Note: We use build/vsts-ci.yml to define our official build

Building in Release or Debug

By default, building from the root or within a project will build the libraries in Debug mode. One can build in Debug or Release mode from the root by doing build.cmd -configuration Release or build.cmd -configuration Debug.

Currently, the full list of supported configurations are:

  • Debug, Release (for .NET Core 2.1)
  • Debug-netcoreapp3_1, Release-netcoreapp3_1 (for .NET Core 3.1)
  • Debug-netfx, Release-netfx (for .NET Framework 4.6.1)

Building other Architectures

We support both 32-bit and 64-bit binaries. To build in 32-bit, use the TargetArchitecture flag as below:

build.cmd -configuration Debug /p:TargetArchitecture=x86

Updating manifest and ep-list files

During development, there may arise a need to update the current baseline core_manifest.json and/or core_ep-list.tsv files. For example, a change in the name or type of a variable in a given class in the API that is not reflected in core_manifest.json will trigger the following failure:

*** Failure: Output and baseline mismatch at line 123 , expected ' ...x... ' but got ' ...y...' : '../Common/EntryPoints/core_manifest.json'

Steps to update core_manifest.json and core_ep-list.tsv:

  1. Unskip the RegenerateEntryPointCatalog unit test in test/Microsoft.ML.Core.Tests/UnitTests/TestEntryPoints.cs. This can be done by temporarily commenting out the skip attribute on the unit test for RegenerateEntryPointCatalog ([Fact(Skip = "Execute this test if you want to regenerate the core_manifest and core_ep_list files")]).
  2. Run the unit tests build.cmd -runTests (alternatively, run the RegenerateEntryPointCatalog unit test natively on Visual Studio through the Test Explorer or through Shortcuts by clicking on RegenerateEntryPointCatalog in test/Microsoft.ML.Core.Tests/UnitTests/TestEntryPoints.cs and pressing Ctrl+R,T).
  3. Verify the changes to core_manifest.json and core_ep-list.tsv are correct.
  4. Re-enable the skip attribute on the RegenerateEntryPointCatalog test.
  5. Commit the updated core_manifest.json and core_ep-list.tsv files to your branch.

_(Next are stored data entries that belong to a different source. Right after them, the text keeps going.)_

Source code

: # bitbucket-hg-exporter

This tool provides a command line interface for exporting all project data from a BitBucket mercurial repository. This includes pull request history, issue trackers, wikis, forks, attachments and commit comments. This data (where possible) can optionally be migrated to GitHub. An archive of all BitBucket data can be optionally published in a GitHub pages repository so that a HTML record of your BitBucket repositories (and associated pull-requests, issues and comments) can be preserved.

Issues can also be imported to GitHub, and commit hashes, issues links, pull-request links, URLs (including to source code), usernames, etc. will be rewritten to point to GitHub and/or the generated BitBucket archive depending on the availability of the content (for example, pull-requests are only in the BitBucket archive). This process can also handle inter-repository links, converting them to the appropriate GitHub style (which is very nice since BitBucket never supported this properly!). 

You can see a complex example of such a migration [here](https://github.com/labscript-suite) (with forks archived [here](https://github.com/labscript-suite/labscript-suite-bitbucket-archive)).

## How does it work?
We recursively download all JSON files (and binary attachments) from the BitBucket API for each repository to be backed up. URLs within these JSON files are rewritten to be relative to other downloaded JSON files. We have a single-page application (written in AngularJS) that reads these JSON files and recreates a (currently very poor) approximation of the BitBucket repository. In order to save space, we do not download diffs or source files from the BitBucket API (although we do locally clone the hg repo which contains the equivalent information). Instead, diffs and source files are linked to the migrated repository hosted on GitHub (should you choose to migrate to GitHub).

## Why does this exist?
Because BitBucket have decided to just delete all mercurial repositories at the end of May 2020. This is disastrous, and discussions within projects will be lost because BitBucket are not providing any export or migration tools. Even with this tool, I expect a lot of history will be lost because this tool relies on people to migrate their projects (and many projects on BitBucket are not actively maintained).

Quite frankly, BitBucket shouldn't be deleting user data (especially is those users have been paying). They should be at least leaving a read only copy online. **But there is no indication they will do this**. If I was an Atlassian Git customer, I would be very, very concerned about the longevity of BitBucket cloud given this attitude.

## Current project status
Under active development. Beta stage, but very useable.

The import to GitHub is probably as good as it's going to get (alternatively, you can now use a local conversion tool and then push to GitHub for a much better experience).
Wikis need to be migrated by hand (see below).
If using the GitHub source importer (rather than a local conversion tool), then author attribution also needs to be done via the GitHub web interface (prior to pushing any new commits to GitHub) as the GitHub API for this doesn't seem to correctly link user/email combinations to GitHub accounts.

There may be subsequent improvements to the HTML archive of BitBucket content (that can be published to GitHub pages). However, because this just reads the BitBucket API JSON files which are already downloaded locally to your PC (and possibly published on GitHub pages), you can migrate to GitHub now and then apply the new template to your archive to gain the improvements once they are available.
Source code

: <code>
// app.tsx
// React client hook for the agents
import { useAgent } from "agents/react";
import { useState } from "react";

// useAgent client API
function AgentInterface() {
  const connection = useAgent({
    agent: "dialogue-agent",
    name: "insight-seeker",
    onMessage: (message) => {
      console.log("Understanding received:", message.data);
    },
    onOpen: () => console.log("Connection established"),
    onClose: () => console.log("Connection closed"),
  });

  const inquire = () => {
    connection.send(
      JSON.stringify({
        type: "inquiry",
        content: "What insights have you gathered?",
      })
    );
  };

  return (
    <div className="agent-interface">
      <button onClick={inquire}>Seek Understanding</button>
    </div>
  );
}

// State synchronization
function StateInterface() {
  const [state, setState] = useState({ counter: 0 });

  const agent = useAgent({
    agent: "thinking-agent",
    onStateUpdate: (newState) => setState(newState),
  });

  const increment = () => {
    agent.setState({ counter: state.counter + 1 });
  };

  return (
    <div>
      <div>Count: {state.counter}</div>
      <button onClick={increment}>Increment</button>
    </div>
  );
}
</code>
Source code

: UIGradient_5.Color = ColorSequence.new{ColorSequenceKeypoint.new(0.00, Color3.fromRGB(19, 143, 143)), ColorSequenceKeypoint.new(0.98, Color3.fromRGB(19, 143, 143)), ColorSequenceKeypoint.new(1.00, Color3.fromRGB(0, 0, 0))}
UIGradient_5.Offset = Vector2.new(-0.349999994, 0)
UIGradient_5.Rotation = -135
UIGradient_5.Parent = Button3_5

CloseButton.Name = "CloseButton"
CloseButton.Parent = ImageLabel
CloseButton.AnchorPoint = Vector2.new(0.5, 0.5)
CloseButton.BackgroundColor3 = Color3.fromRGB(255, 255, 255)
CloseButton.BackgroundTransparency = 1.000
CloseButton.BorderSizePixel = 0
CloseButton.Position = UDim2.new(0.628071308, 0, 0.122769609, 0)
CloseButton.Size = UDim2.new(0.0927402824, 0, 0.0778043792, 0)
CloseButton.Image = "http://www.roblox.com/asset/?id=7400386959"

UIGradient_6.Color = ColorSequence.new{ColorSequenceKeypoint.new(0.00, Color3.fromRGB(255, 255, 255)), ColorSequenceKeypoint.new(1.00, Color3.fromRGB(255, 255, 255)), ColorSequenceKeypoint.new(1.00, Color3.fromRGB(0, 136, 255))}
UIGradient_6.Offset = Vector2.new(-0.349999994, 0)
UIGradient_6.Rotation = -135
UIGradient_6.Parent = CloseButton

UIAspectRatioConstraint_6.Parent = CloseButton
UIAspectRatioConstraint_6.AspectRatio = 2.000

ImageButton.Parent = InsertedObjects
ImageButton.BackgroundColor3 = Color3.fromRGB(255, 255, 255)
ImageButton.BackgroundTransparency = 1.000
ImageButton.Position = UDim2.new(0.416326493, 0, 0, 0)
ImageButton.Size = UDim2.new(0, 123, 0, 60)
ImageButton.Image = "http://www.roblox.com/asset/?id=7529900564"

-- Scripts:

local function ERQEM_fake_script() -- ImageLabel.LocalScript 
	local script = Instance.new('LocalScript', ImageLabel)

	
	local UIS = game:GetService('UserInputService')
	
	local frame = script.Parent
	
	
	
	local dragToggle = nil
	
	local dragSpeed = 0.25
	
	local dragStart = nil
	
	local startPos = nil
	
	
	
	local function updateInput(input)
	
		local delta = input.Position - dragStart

Running specifics unit tests on CI

It may be necessary to run only specific unit tests on CI, and perhaps even run these tests back to back multiple times. The steps to run one or more unit tests are as follows:

  1. Set runSpecific: true and innerLoop: false in .vsts-dotnet-ci.yml per each build you'd like to run the specifics tests on CI.
  2. Import Microsoft.ML.TestFrameworkCommon.Attributes in the unit test files that contain specific unit tests to be run.
  3. Add the [TestCategory("RunSpecificTest")] to the unit test(s) you'd like to run specifically.

If you would like to run these specific unit test(s) multiple times, do the following for each unit test to run:

  1. Replace the [Fact] attribute with [Theory, IterationData(X)] where X is the number of times to run the unit test.
  2. Add the int iteration argument to the unit test you'd like to run multiple times.
  3. Use the iteration parameter at least once in the unit test. This may be as simple as printing to console the iteration parameter's value.

These steps are demonstrated in this demonstrative commit.

Running unit tests through VSTest Task & Collecting memory dumps

During development, there may also arise a need to debug hanging tests. In this scenario, it can be beneficial to collect the memory dump while a given test is hanging.

In this case, the given needs needs to be implemented according to the Microsoft test framework. Please check out the Microsoft test framework walkthrough and the VSTest sample demonstrating the "TestClass", "TestMethod", "DataTestMethod", and "DataRow" attributes.

Once the unit test(s) are implemented according to VSTest and ready to be debugged, the useVSTestTask parameter in build\ci\job-template.yml needs to be set to True. Once these steps are completed and pushed in your pull request, the unit test(s) will run and produce a full memory dump. At the end of a run, the memory dump .dmp file will be availible for downloading and inspection in the published artifacts of the build, in the folder TestResults.

Note: this is only supported on Windows builds, as ProcDump is officially only available on Windows.